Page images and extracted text

□ □ □ □ □

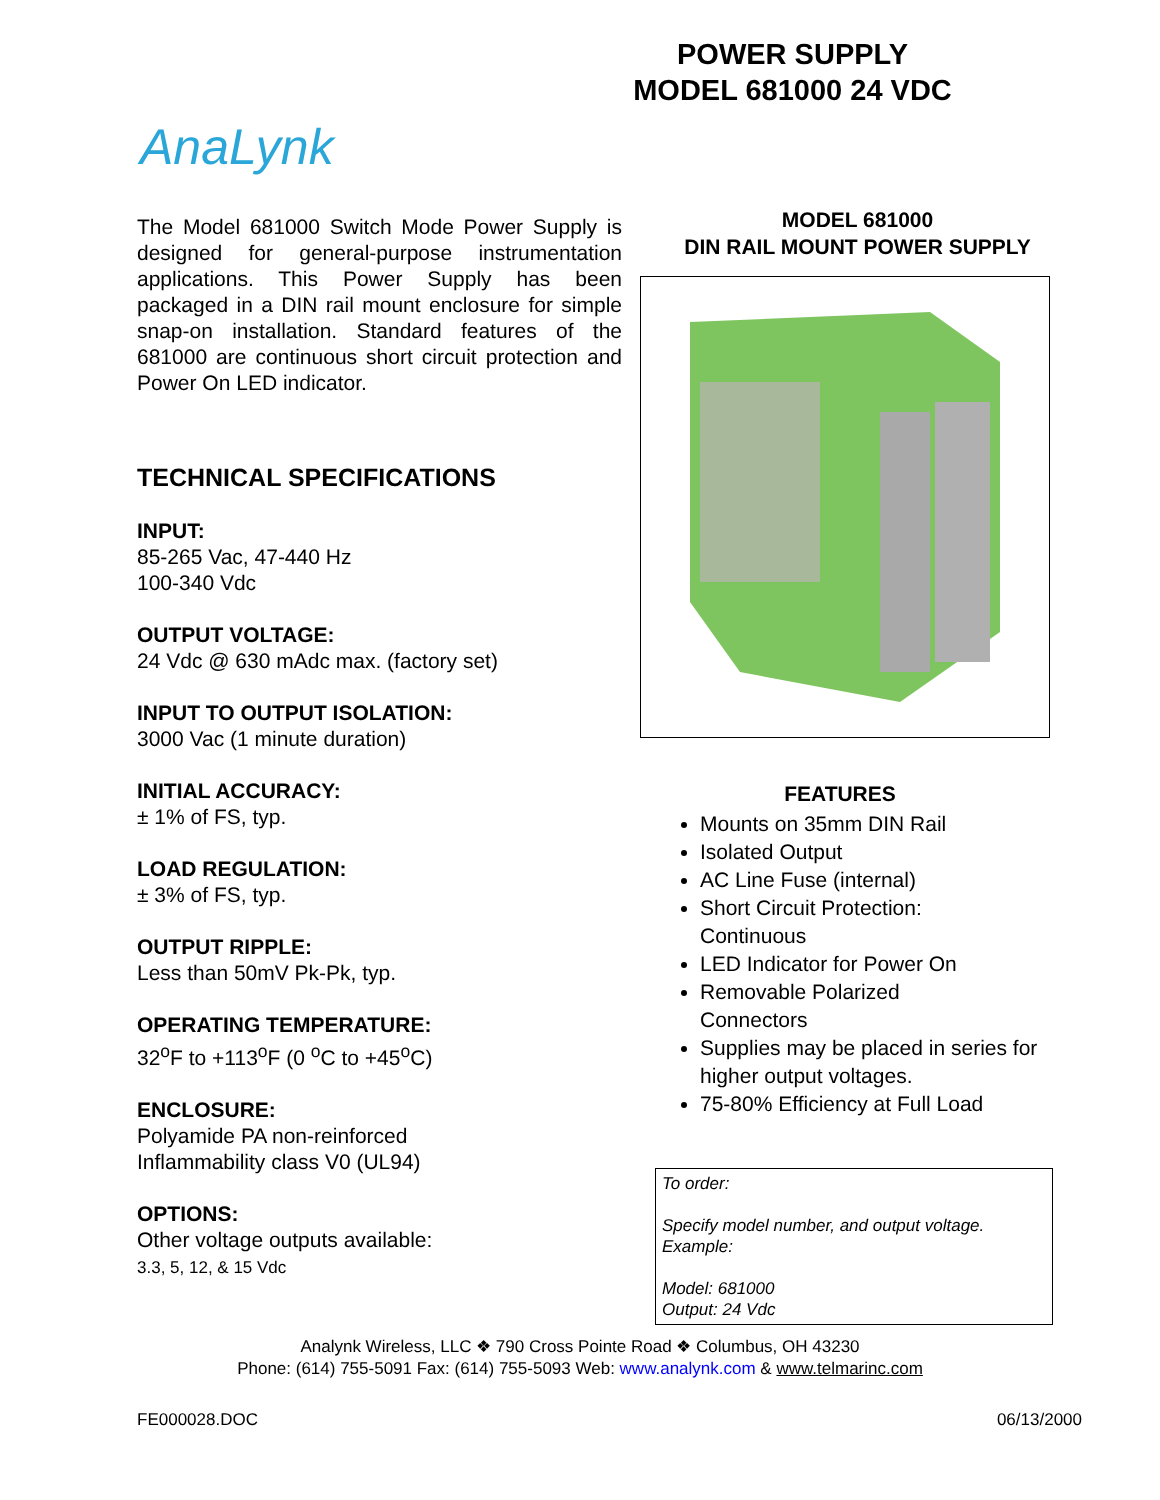POWER SUPPLY
MODEL 681000 24 VDC
AnaLynk
The Model 681000 Switch Mode Power Supply is designed for general-purpose instrumentation applications. This Power Supply has been packaged in a DIN rail mount enclosure for simple snap-on installation. Standard features of the 681000 are continuous short circuit protection and Power On LED indicator.
TECHNICAL SPECIFICATIONS
INPUT:
85-265 Vac, 47-440 Hz
100-340 Vdc
OUTPUT VOLTAGE:
24 Vdc @ 630 mAdc max. (factory set)
INPUT TO OUTPUT ISOLATION:
3000 Vac (1 minute duration)
INITIAL ACCURACY:
± 1% of FS, typ.
LOAD REGULATION:
± 3% of FS, typ.
OUTPUT RIPPLE:
Less than 50mV Pk-Pk, typ.
OPERATING TEMPERATURE:
32<sup>o</sup>F to +113<sup>o</sup>F (0 <sup>o</sup>C to +45<sup>o</sup>C)
ENCLOSURE:
Polyamide PA non-reinforced
Inflammability class V0 (UL94)
OPTIONS:
Other voltage outputs available:
3.3, 5, 12, & 15 Vdc
MODEL 681000
DIN RAIL MOUNT POWER SUPPLY
FEATURES
Mounts on 35mm DIN Rail
Isolated Output
AC Line Fuse (internal)
Short Circuit Protection:
Continuous
LED Indicator for Power On
Removable Polarized
Connectors
Supplies may be placed in series for higher output voltages.
75-80% Efficiency at Full Load
To order:
Specify model number, and output voltage.
Example:
Model: 681000
Output: 24 Vdc
Analynk Wireless, LLC ❖ 790 Cross Pointe Road ❖ Columbus, OH 43230
Phone: (614) 755-5091 Fax: (614) 755-5093 Web: www.analynk.com & www.telmarinc.com
FE000028.DOC 06/13/2000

□ □ □ □ □

__ACTIVITY__: Every line from the one with "32<sup>o</sup>F to +113<sup>o</sup>F" to the end of the records above should be returned exactly, and no other lines.

__ANSWER BOX__:
32<sup>o</sup>F to +113<sup>o</sup>F (0 <sup>o</sup>C to +45<sup>o</sup>C)
ENCLOSURE:
Polyamide PA non-reinforced
Inflammability class V0 (UL94)
OPTIONS:
Other voltage outputs available:
3.3, 5, 12, & 15 Vdc
MODEL 681000
DIN RAIL MOUNT POWER SUPPLY
FEATURES
Mounts on 35mm DIN Rail
Isolated Output
AC Line Fuse (internal)
Short Circuit Protection:
Continuous
LED Indicator for Power On
Removable Polarized
Connectors
Supplies may be placed in series for higher output voltages.
75-80% Efficiency at Full Load
To order:
Specify model number, and output voltage.
Example:
Model: 681000
Output: 24 Vdc
Analynk Wireless, LLC ❖ 790 Cross Pointe Road ❖ Columbus, OH 43230
Phone: (614) 755-5091 Fax: (614) 755-5093 Web: www.analynk.com & www.telmarinc.com
FE000028.DOC 06/13/2000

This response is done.